Diz-se que a máquina passou no teste se o interrogador não pode diferenciar os interrogados, ou “chuta” qual dos interrogados é a máquina. A máquina não passa no teste caso o interrogador consiga identificá-la. A visão de Turing era que qualquer máquina que passa no teste deve ser considerada inteligente, ou mais precisamente, com a habilidade de “pensar”. Em outras palavras, Turing propôs que o teste é um critério adequado para avaliar inteligência artificial.

Muitos outros contestaram a validade do teste de Turing para avaliar inteligência, como Searle, com sua experiência mental da “sala chinesa” , primeiramente formulada em 1980 em seu artigo Minds, brains and programs, para combater a idéia de inteligência artificial “forte”, ou seja, que um computador adequadamente programado não é simplesmente uma simulação ou modelo de uma mente, mas sim uma mente de fato.

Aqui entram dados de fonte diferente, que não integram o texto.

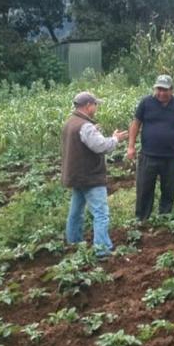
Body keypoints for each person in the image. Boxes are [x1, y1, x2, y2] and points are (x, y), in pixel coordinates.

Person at [60, 91, 128, 257]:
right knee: (101, 214)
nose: (96, 108)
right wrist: (116, 139)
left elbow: (84, 141)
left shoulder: (70, 123)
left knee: (76, 212)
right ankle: (102, 249)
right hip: (90, 177)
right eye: (95, 104)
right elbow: (101, 147)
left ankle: (73, 243)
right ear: (88, 106)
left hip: (75, 176)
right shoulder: (85, 126)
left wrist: (94, 132)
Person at [126, 74, 174, 221]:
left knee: (168, 190)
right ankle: (142, 219)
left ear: (172, 90)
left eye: (165, 90)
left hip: (170, 157)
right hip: (148, 155)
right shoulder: (146, 103)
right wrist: (130, 146)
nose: (161, 93)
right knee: (144, 190)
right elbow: (136, 124)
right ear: (155, 89)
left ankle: (165, 218)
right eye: (159, 89)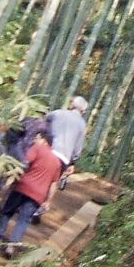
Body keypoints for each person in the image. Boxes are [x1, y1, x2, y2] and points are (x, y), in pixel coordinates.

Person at [0, 129, 63, 253]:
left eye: (38, 138)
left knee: (7, 211)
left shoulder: (38, 148)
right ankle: (12, 245)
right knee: (23, 220)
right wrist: (48, 201)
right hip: (38, 195)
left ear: (45, 141)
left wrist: (12, 180)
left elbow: (24, 163)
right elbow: (54, 184)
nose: (35, 140)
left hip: (23, 186)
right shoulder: (57, 163)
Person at [35, 95, 89, 223]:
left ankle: (23, 197)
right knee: (54, 181)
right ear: (83, 111)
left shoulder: (57, 113)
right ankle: (44, 205)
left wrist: (41, 138)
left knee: (35, 171)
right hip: (64, 156)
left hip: (47, 149)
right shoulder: (82, 124)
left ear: (71, 105)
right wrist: (73, 161)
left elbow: (44, 123)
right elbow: (78, 146)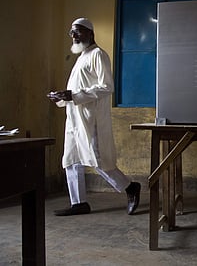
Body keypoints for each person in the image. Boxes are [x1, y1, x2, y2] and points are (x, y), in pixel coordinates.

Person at [48, 18, 141, 216]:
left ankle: (130, 187)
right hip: (73, 118)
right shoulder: (81, 56)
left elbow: (107, 87)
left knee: (98, 160)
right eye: (72, 32)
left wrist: (73, 95)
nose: (73, 35)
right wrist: (62, 97)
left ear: (90, 33)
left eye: (78, 31)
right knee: (70, 159)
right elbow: (76, 89)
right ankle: (78, 203)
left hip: (91, 119)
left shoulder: (98, 55)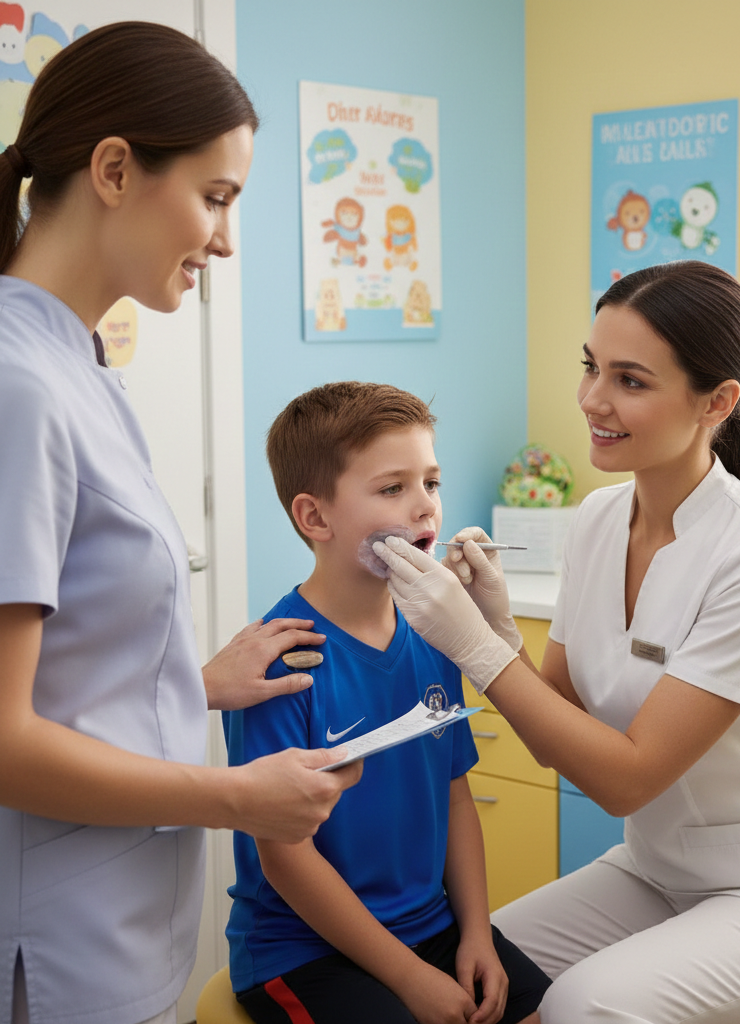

Isto significa que o computador pensa, apresenta compreensão e estados cognitivos.

Suponha a existência de um computador que se comporta como se compreendesse a língua chinesa. Em outras palavras o computador toma como entrada símbolos em Chinês como entrada(pergunta), consulta um algoritmo e então produz outros símbolos em Chinês como saída (resposta). Suponha também que o computador executa essa função de maneira tão convincente, que passaria facilmente no teste de Turing, ou seja, seria capaz de convencer um nativo da língua chinesa de que ele também fala chinês, e o interrogador pensa que o computador é na realidade um outro chinês. Os defensores da IA(inteligência artificial) forte diriam que o computador realmente compreende o chinês, exatamente como uma pessoa.

Agora Searle nos pede para imaginá-lo no lugar do computador, ou seja, ele agora é quem recebe a entrada, e utilizando o algoritmo produz uma saída. Apesar de produzir a saída, Searle, que não fala chinês, não entende absolutamente nada. Então seu argumento é que, assim como ele, o computador não entende nem a entrada nem a saída, apesar de poder produzí-la. Eles são então apenas manipuladores não conscientes de símbolos. Por exemplo podemos supor que Searle, trancado dentro da sala chinesa, não tivesse sido alimentado por dois dias. Se lhe pedissem uma resposta para uma pergunta em chinês, como “Você quer comer um pato à Peking com rolinhos primavera?” , esta seria respondida por ele, sem a menor compreensão de seu significado, e com certeza sua boca não ficaria cheia de água!

O argumento de Searle é que, como não podemos encontrar onde se encontra a consciência responsável pelas respostas em chinês, tal consciência não existe. Porém há outros pontos de vista em relação a este argumento. Um deles é que o sistema Searle-algoritmo entende chinês, porém cada uma de suas partes em separado não. O contra argumento de Searle a esse respeito é que se o algoritimo fosse memorizado por ele, ainda assim ele não entenderia chinês.